■ Task goal
Without the pictures, output all of the data exactly.
*****
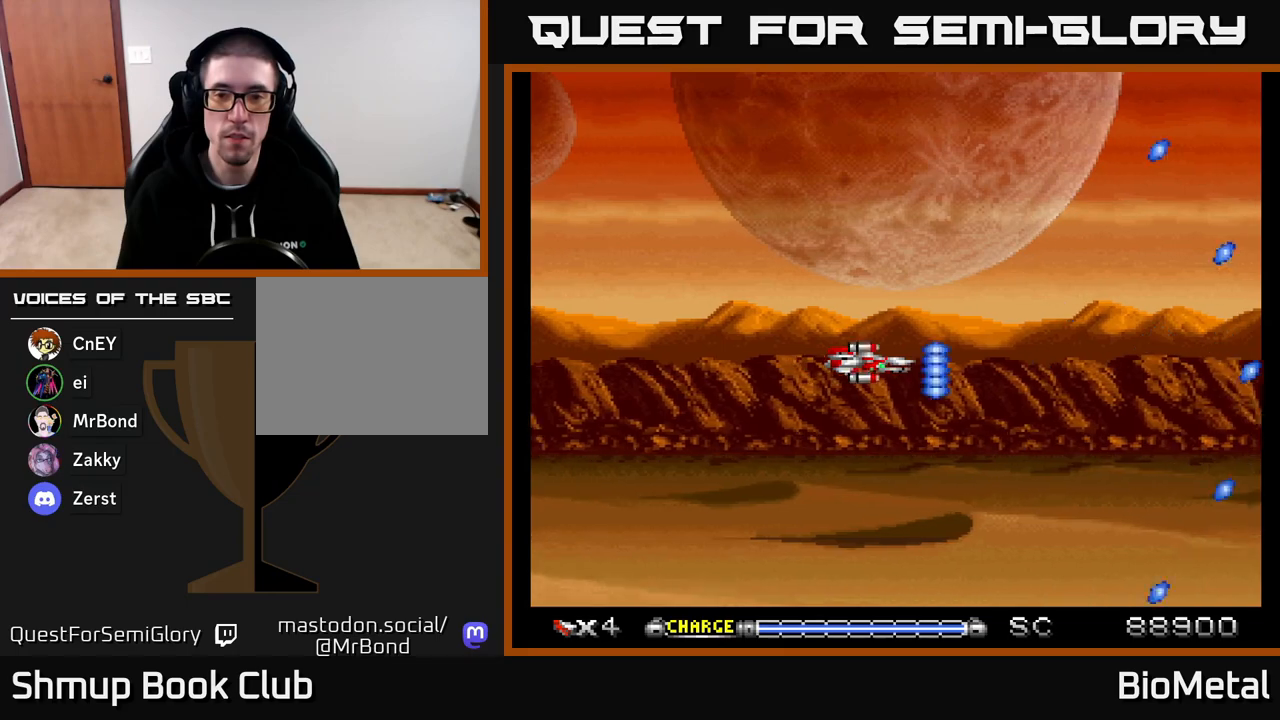
{"buttons": ["A"], "right_stick": "center", "events": [[333, "DPAD_UP", "down"], [383, "DPAD_UP", "up"]]}
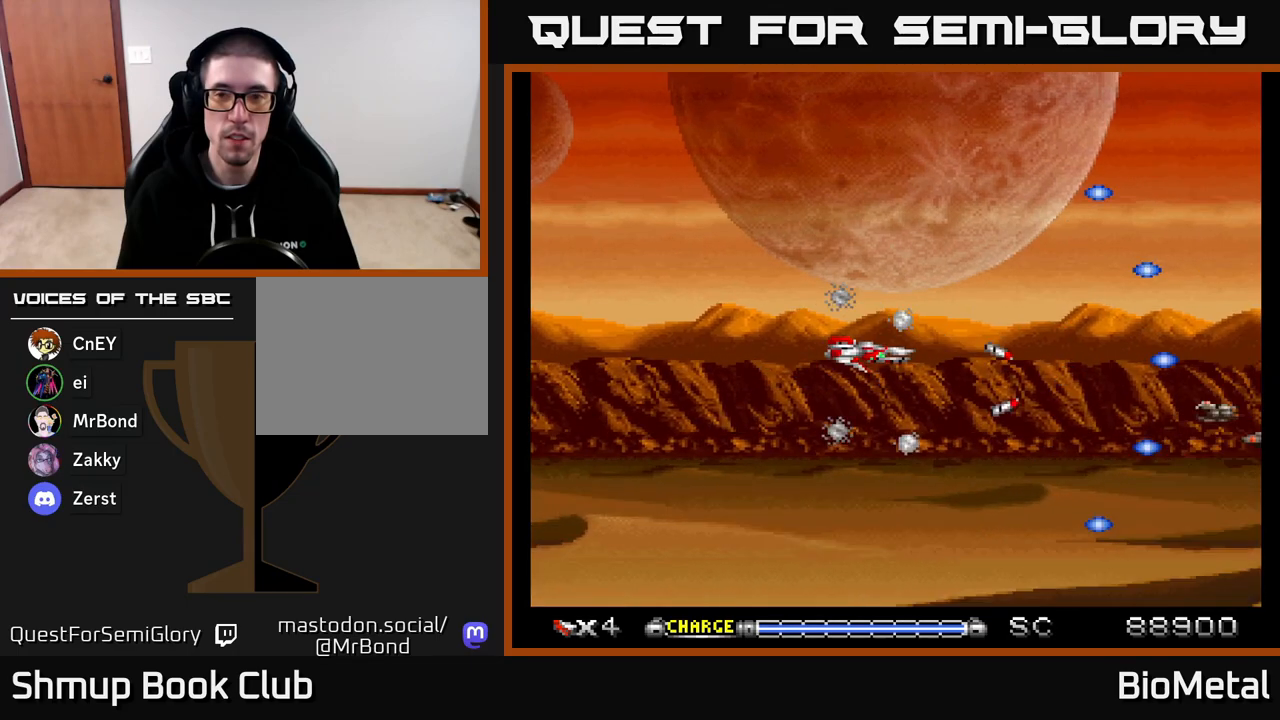
{"buttons": ["A"], "right_stick": "center", "events": [[333, "DPAD_RIGHT", "down"], [467, "DPAD_RIGHT", "up"]]}
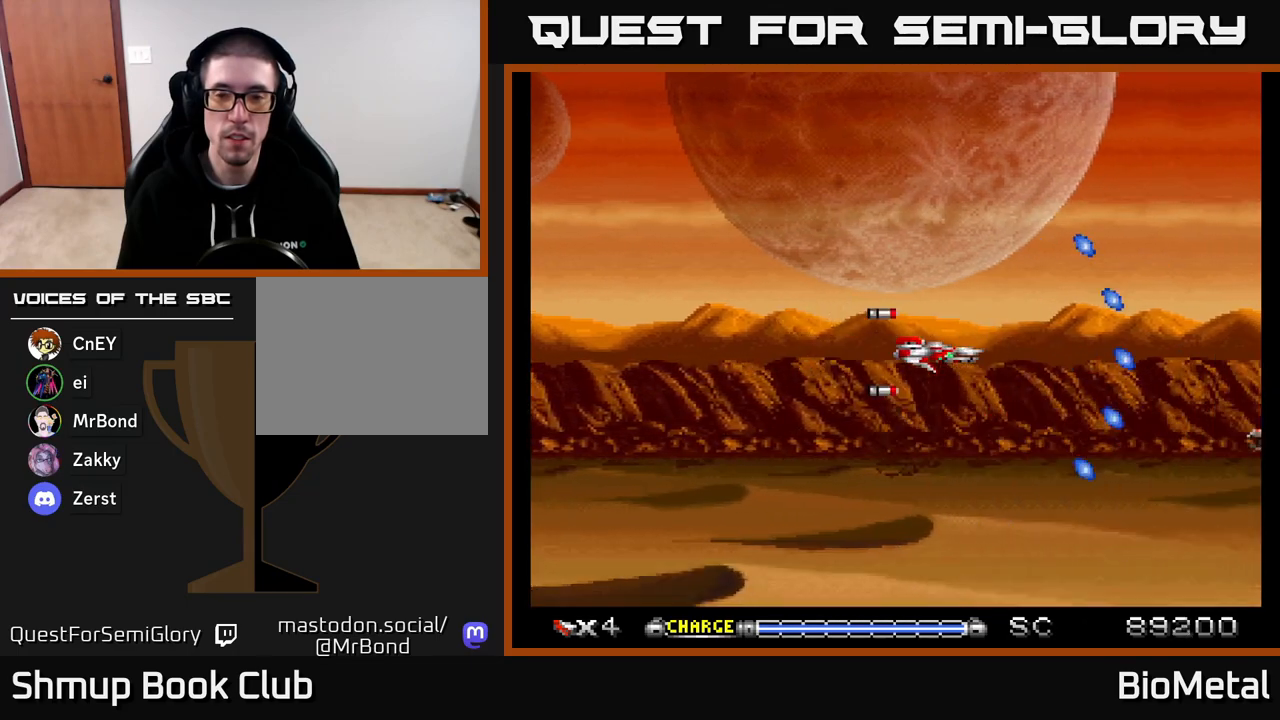
{"buttons": ["A"], "right_stick": "center", "events": []}
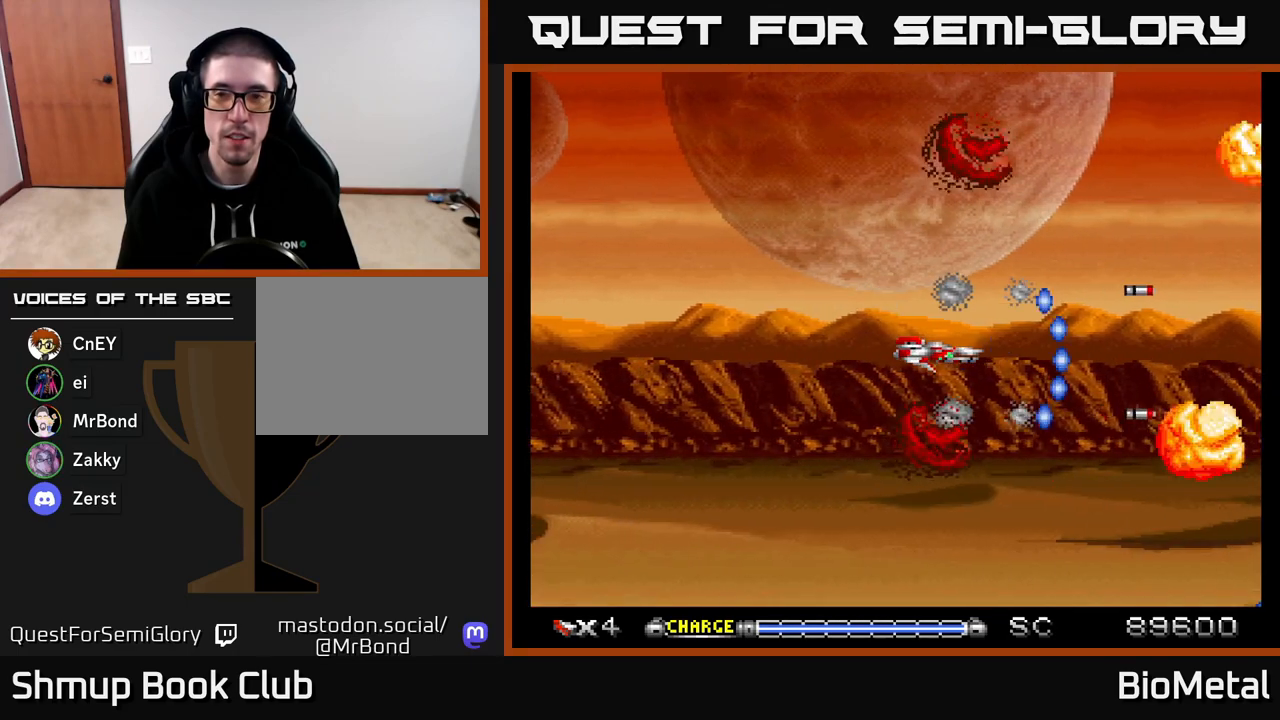
{"buttons": ["A"], "right_stick": "center", "events": [[267, "DPAD_LEFT", "down"], [350, "DPAD_LEFT", "up"]]}
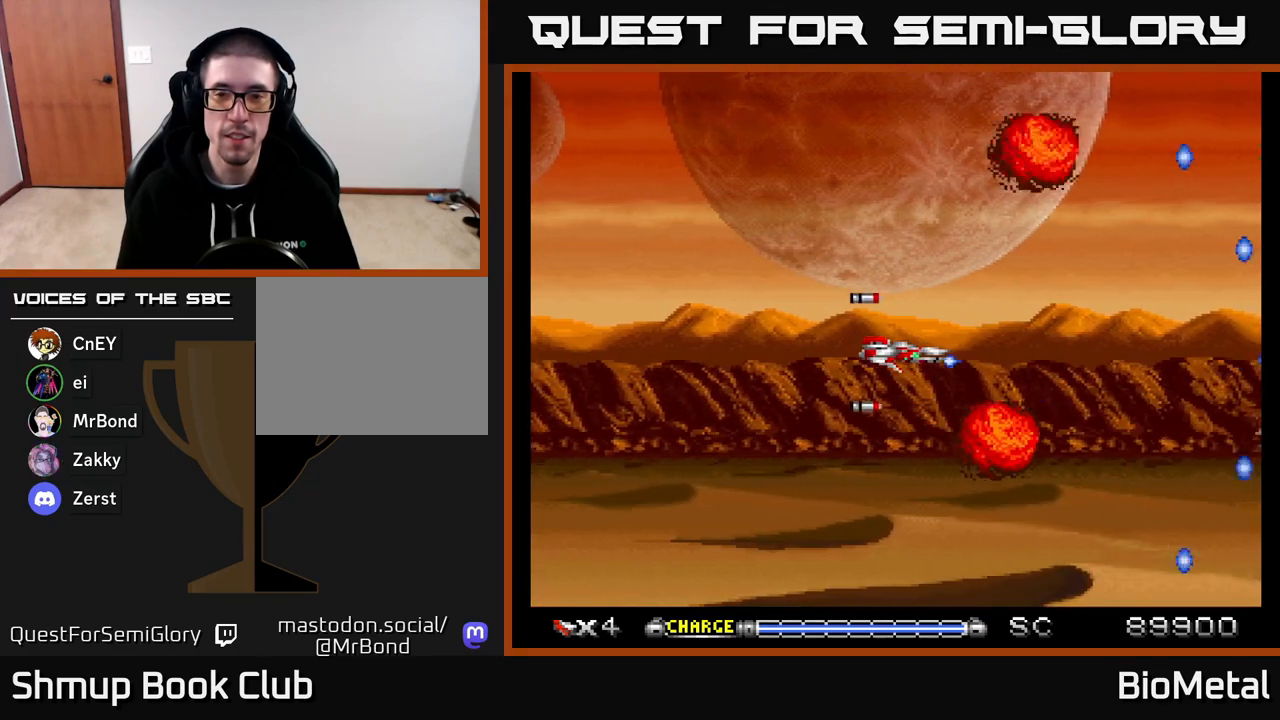
{"buttons": ["A"], "right_stick": "center", "events": []}
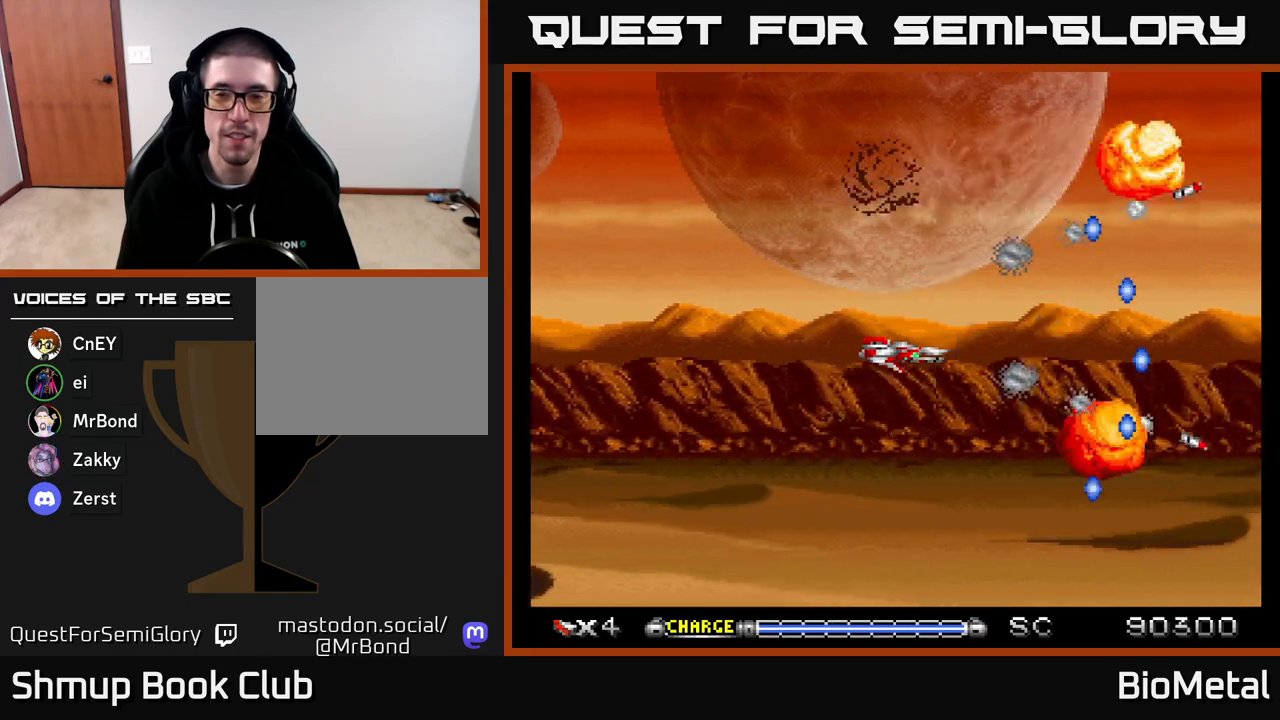
{"buttons": ["A"], "right_stick": "center", "events": []}
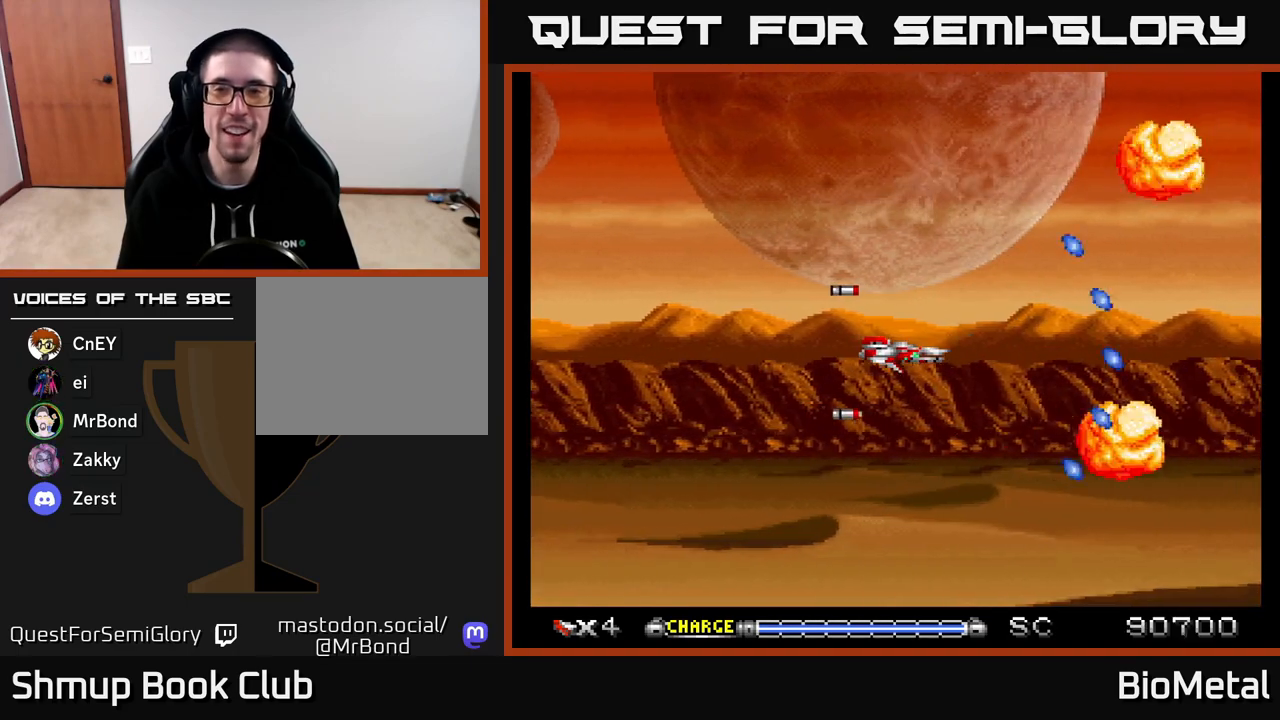
{"buttons": ["A"], "right_stick": "center", "events": []}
*****
■ Reply to the task
{"buttons": ["A"], "right_stick": "center", "events": [[333, "DPAD_UP", "down"], [383, "DPAD_UP", "up"]]}
{"buttons": ["A"], "right_stick": "center", "events": [[333, "DPAD_RIGHT", "down"], [467, "DPAD_RIGHT", "up"]]}
{"buttons": ["A"], "right_stick": "center", "events": []}
{"buttons": ["A"], "right_stick": "center", "events": [[267, "DPAD_LEFT", "down"], [350, "DPAD_LEFT", "up"]]}
{"buttons": ["A"], "right_stick": "center", "events": []}
{"buttons": ["A"], "right_stick": "center", "events": []}
{"buttons": ["A"], "right_stick": "center", "events": []}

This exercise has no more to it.